I could almost see the inventors of the Sizaire scratch their heads in amazement as a low bodied, big winged, silent vehicle followed their car up the hill – the Nissan NISMO Leaf RC.
The full electric prototype debuted back in 2011 to applause as loud as its engine noise, on our shores at least.
Which is very unfair in my view. It features the same power unit as it's mass produced little brother, drive goes to the rear wheel's, double wishbone suspension take's care of the bendy stuff, and everything's packaged in a carbon tub, equating to a total weight of 925kg.
Andrew Porter left his 6 tonne Supertruck at home and got behind the wheel of Nissan's electric prototype, who’s contrast to the 1907 Sizaire I think sum up perfectly the variety and flavor of Leadfoot – no car is too weird or too niche.
But that’s enough electricity for one article; let’s get back to overpowered, ground-shaking competition cars – and no one does that better than the Drifters.
D1NZ is always well represented at Leadfoot and 2017 would be no exception. Curt Whittaker, ‘Mad’ Mike Whiddet, ‘Fanga’ Dan Woolhouse, Darren Kelly and Cole Armstrong all put on an impressive display of speed and car control, doing their upmost to destroy rear tyres in one pass.
A special treat for Drifting fans was the appearance of four-time national Drift King Gaz Whiter in his LS powered S14.
At the opposite end of the smoke spectrum you’d find American Paul Dallenbach in his 2006 Dallenbach Special.
Dallenbach is an eight-time Pikes Peak International Hill Climb winner, including three outright titles.
The 2006 Dallenbach Special he brought over for Leadfoot is also the current Pikes Peak International Hill Climb record holder in the Open Wheel Class.
To my surprise, the Dallenbach Special handled the tight turns of the course with relative ease, and finished the weekend eighth fastest.
My unofficial top performer of Leadfoot award would have to go Ian Ffith on his 2002 BRM 1000 Super Quad.
This might come as no surprise to anyone who’s seen Ffith ride a 'quad bike', but if you haven’t, Ffith is so comfortable throwing his machine around at speed, it made me concerned for his own well-being.
The quad was designed to win Race to the Sky, it certainly wasn’t intended for tarmac use.
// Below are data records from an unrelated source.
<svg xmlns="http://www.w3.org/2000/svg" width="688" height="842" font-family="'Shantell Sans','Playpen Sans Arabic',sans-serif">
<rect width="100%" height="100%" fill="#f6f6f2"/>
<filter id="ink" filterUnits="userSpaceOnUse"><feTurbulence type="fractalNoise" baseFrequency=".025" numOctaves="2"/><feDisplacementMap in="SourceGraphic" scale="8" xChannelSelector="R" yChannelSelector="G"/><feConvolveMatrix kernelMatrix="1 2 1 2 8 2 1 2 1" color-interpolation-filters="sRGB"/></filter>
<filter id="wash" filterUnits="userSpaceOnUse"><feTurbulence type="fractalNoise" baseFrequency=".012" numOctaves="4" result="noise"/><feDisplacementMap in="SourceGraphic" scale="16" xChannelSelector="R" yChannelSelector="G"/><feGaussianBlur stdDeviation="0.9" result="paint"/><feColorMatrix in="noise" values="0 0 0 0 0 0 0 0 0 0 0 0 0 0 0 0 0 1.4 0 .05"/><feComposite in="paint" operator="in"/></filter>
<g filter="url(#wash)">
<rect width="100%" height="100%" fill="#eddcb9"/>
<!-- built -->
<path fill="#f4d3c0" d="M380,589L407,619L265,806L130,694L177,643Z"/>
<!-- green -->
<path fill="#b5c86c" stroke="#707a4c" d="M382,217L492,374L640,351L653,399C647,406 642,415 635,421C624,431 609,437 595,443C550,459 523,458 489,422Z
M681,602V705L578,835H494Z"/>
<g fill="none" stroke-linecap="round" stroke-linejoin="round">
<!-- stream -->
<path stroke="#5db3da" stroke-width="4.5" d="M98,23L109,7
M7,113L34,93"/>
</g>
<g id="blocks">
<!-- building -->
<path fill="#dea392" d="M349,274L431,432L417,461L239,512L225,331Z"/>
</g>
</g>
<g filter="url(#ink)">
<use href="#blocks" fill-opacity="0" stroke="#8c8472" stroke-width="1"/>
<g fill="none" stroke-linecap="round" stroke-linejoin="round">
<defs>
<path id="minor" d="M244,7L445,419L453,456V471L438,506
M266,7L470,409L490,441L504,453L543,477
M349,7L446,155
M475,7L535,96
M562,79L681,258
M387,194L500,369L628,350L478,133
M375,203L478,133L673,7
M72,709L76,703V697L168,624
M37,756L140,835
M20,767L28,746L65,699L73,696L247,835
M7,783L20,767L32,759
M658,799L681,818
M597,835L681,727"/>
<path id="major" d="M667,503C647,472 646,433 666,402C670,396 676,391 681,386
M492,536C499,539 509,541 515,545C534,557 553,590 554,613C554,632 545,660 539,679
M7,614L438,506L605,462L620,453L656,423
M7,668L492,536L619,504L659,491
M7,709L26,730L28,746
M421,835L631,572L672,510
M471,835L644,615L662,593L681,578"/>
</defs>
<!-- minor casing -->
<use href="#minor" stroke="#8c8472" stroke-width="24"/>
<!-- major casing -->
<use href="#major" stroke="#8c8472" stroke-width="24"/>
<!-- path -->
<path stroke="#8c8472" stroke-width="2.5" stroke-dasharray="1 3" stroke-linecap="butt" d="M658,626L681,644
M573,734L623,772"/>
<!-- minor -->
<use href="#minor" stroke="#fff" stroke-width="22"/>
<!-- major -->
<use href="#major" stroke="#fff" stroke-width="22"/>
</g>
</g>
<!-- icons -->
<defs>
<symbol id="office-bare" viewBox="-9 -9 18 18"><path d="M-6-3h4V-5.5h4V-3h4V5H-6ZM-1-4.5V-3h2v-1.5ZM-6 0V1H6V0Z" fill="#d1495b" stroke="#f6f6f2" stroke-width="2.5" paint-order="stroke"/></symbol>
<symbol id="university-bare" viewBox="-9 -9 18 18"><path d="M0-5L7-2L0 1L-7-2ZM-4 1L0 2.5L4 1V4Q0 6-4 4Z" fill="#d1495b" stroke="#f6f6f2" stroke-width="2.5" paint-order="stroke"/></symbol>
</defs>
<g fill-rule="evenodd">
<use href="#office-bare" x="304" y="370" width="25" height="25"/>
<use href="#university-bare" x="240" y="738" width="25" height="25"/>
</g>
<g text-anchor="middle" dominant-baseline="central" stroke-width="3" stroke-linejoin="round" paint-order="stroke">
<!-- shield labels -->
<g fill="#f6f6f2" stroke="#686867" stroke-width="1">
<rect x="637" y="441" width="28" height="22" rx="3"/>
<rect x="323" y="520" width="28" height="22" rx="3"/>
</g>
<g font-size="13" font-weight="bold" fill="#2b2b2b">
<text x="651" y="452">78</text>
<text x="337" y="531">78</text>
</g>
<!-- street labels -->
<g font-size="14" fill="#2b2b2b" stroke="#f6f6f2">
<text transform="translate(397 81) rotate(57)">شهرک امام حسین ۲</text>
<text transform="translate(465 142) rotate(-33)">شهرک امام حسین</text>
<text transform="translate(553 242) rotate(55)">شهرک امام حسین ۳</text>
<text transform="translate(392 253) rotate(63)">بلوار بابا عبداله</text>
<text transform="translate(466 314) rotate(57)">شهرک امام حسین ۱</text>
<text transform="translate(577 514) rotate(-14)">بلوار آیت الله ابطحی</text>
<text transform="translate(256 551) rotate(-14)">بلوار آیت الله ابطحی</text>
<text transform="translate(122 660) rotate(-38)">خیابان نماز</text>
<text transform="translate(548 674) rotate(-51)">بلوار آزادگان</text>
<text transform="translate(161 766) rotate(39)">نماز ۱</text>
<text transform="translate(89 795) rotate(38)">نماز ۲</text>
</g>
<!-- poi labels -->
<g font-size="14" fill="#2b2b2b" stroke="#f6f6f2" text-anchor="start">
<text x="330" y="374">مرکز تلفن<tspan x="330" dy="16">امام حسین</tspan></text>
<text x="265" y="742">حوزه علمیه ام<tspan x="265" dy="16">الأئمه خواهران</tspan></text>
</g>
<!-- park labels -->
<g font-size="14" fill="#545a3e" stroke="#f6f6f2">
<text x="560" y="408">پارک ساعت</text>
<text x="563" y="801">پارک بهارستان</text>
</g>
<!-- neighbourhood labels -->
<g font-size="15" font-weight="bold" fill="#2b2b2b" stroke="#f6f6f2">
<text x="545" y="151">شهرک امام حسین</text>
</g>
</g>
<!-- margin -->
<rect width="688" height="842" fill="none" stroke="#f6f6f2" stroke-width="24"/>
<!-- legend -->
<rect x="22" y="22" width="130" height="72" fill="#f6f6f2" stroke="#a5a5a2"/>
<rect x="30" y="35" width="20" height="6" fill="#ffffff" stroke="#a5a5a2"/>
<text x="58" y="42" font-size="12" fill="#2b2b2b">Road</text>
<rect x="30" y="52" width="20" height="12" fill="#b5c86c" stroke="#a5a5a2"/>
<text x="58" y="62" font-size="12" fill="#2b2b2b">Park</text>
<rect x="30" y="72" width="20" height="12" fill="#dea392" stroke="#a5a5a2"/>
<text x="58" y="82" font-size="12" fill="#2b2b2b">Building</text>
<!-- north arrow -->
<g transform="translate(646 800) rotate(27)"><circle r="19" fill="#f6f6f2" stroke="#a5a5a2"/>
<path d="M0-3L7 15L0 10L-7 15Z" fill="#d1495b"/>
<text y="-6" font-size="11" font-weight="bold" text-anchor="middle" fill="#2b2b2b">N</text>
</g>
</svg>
Only 10 per cent of the bike could be described as ‘original’, with the remainder custom built to fly up mountains.
Fitch certainly achieved that, manhandling his superbike powered quad with what looked like zero personal regard, resulting in the fourth fastest time of the weekend.
Fourth happened to be less than one second slower than Alister McRae's winning time set in an ex-WRC car - not bad for something that started life as a piece of farming machinery.
Leadfoot festival was originally established to celebrate Rod Millen’s 60th birthday, but as the entry list and spectator numbers grow, the whole event edges itself deeper into the hearts and minds of petrol heads here and abroad.
Almost 130 competitors from all corners of the globe made the trip to Rod’s ranch this year, and there shouldn't be much doubt next year’s entry list will be equally colourful.
Leadfoot's a weekend experience all its own. Blending everything motoring and motorsport together for the sake of a good time and subsequent laugh.
Thank you to Rod Millen and Shelly Campbell for all the effort you put into Leadfoot Festival.
And thank you for welcoming thousands of us to enjoy the sights, sounds and sunshine on your property.
The Leadfoot Festival will return next year over February 3-4 – I already have the dates circled.